Our systematic review identified 522 unique articles of which 5 were included in the final review. 9 cases, including 2 new cases presented in this review, were identified in which eculizumab was used in the management of bevacizumab-associated thrombotic microangiopathy. Hematologic parameters and kidney function stabilized or improved in all cases, and the 2 patients who required renal replacement therapy were able to discontinue dialysis.
Given the findings of this systematic review, the use of eculizumab in the treatment of bevacizumab-associated thrombotic microangiopathy warrants further study, particularly in severe cases.
Given the findings of this systematic review, the use of eculizumab in the treatment of bevacizumab-associated thrombotic microangiopathy warrants further study, particularly in severe cases.

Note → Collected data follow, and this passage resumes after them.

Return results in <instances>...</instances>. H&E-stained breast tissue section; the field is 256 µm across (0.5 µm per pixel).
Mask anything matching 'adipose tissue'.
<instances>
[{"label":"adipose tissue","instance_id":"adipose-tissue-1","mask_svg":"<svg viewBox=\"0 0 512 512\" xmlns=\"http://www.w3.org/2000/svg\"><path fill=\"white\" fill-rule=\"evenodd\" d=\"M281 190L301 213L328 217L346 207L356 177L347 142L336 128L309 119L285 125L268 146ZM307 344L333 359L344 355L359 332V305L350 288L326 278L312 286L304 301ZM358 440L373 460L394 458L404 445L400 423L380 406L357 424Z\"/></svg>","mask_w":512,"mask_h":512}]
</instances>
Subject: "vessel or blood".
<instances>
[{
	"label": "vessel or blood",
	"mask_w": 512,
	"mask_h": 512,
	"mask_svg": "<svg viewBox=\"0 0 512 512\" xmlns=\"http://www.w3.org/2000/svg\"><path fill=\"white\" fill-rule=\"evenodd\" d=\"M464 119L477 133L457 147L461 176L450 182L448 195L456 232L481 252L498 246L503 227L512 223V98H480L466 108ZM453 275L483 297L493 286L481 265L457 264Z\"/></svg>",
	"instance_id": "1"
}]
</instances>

Membranous nephropathy (MN) and primary biliary cholangitis (PBC) are autoimmune diseases that coexist in some cases and might share a common pathogenesis. In 75 - 80% of MN patients, PLA
R1 or THSD7A is the target antigen responsible for disease development, while in the remaining cases, MN pathogenesis is not clear. Our aim was to identify potential antigens playing an overlapping pathogenic role for development of both PBC and MN.
Serum from a patient with PBC-associated MN was analyzed for MN and PBC-specific autoantibodies and kidney biopsy tissue was stained for the respective antigens. A review of the literature for published PBC-associated MN cases was performed.
A 39-year-old male patient was diagnosed with PBC-associated MN. Serology tests revealed negativity for PLA
R1-ab and THSD7A-ab, but positivity for two PBC-specific antibodies M2-ab and gp210-ab. Kidney biopsy was stained for both PBC-specific antigens, PDC-E2 and gp210, as well as PLA
R1 and THSD7A, showing no MN-specific positivity.